Friday 9 April 2010


A couple of patients a day are seen within the acute Trust down the road by our liaison psychiatry service. I am involved in all of them, managing all referrals and seeing many folk on medical and surgical wards.

All is not good.

Again I've had a week of misery and depression and despair. Mercifully, that's not my patients. Nor my team. Nor myself. The low mood and low morale and consequent, "fuck it all!" attitude is increasingly pervading the acute Trust's wards. Staff are desperate.

This is bad.

If staff truly weren't bothered then they'd not care. They'd turn up, do their 37.5 hours a week, go home and collect their pay cheque and repeat it all next month (or a few days into next month, after taking a few days off sick, 'cause everyone does, right?). But no. They're mostly concientious, frustrated staff who want to do a good job, want to do things better but feel impotent.

As many folk have articulated, Nurse Anne better than most, the bottom line is that the medical and surgical wards simply don't have enough qualified nurses and support staff to deliver clinical and practical care, now. Modern health care needs staff to do a lot and to do it well. You need good staff simply to do the work. What else is our work? Almost all "work" in the NHS is an interaction (direct or indirect) between a patient and a practitioner. Fewer staff, fewer interactions, less meaningful activity and less purposeful healthcare. Quality falls. Care becomes shabby. Not because staff are bad but because there aren't enough staff to do the work asked of them.

Liaison psychiatry used to be about both proactive presence on wards/in A&E to improve how things were done and reactive response to referral requests to sort out specific goals or issues that had to be managed through liaison psychiatry input into in-patient care/couldn't be picked up by mental health services on discharge.

That's changed.

Now ward staff on medical and surgical wards are less interested in what liaison psychiatry assessments are. They're less interested in how formulations can impact on care plans. There's less interest in advice on how care can be more person centred to be more effective in delivering personal care/interventions. There's strikingly less interest in rationalising drug regimens and reducing psychotropic medication use. Ward staff see me on wards now and, with faces filled with desperation and despair, simply wish for me to make patients' problems go away, or take the patients away, or both.

As clinical care is causing me more concern, not because staff are bad but because the Trst doesn't have enough nurses on wards, as the election looms nearer, I find myself thinking more and more of a post I've bookmarked from a year ago by Dr Grumble on NHS spending. It's sobering stuff. It seems that the NHS spent 7 billion quid, in 2008, on Primary Care. In the same year it spent 12.6 billion quid on management of the NHS. That's excluding each hospital's management costs. Grim reading. NHS managers in Strategic Health Authorities or DoH or "support" roles cost much, much more than all we spend on Primary Care in it's entirety.

It's a scandal.

It's a scandal that's affecting patient care.

If as a country we need to save squillions, I know where I'd be making "cost efficiency savings" and I know where I'd be enriching front line care. Too many managers. Too few nurses. Loss of half the managers would only improve things in my world. That's 6.3 billion saved. Let's use just half of that to pay off national debt, since we're altruistic folk in the NHS, and ring fence just 3.15 billion for more ward nurses.

It's a policy I'd vote for.

1 comment:

Dr Grumble said...

This is what the Health Committee has recently concluded on the costs of NHS administration:

# The service has traditionally scored highly on account of its low cost of administration, which until the 1980s amounted to about 5% of health-service expenditure.
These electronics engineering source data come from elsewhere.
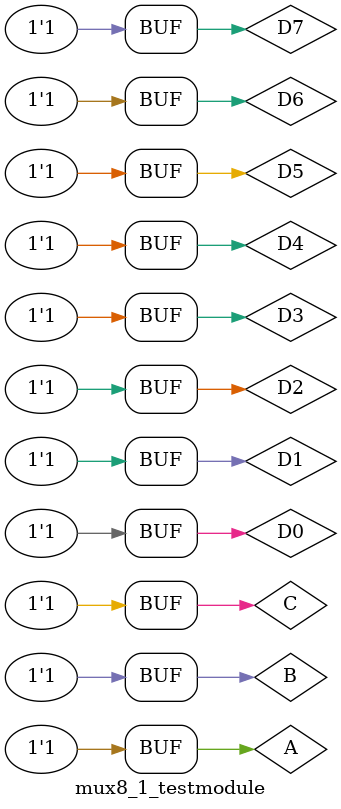
<source format=v>
module mux8_1_testmodule();
reg D0,D1,D2,D3,D4,D5,D6,D7,A,B,C;
wire P;
mux8_1 test(P,D0,D1,D2,D3,D4,D5,D6,D7,A,B,C);
initial
begin
$dumpfile("mux8_1test.vcd");
$dumpvars(0,mux8_1_testmodule);
end
initial
begin
D0=0;
D1=0;
D2=0;
D3=0;
D4=0;
D5=0;
D6=0;
D7=0;
A=0;
B=0;
C=0;
#10;

D0=0;
D1=0;
D2=0;
D3=0;
D4=1;
D5=0;
D6=1;
D7=1;
A=0;
B=0;
C=1;
#10;

D0=0;
D1=0;
D2=0;
D3=1;
D4=1;
D5=1;
D6=0;
D7=0;
A=0;
B=1;
C=0;
#10;

D0=0;
D1=0;
D2=0;
D3=0;
D4=1;
D5=0;
D6=1;
D7=0;
A=0;
B=1;
C=1;
#10;

D0=0;
D1=0;
D2=0;
D3=1;
D4=0;
D5=1;
D6=0;
D7=0;
A=1;
B=0;
C=0;
#10;

D0=0;
D1=0;
D2=0;
D3=1;
D4=0;
D5=0;
D6=0;
D7=1;
A=1;
B=0;
C=1;
#10;

D0=0;
D1=0;
D2=0;
D3=1;
D4=0;
D5=0;
D6=1;
D7=0;
A=1;
B=1;
C=0;
#10;

D0=1;
D1=1;
D2=1;
D3=1;
D4=1;
D5=1;
D6=1;
D7=1;
A=1;
B=1;
C=1;
#10;


end
endmodule

</source>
# After 1981 administrative costs soared; in 1997 they stood at about 12%.

# An estimate of administrative costs since 1997 has been made by a team at York University, in a study commissioned by the DH but never published. This concluded that management and administration salary costs represent, as a very crude approximation, around 23% of NHS staff costs.

And they conclude:

# If reliable figures for the costs of commissioning prove that it is uneconomic and if it does not begin to improve soon, after 20 years of costly failure, the purchaser/provider split may need to be abolished.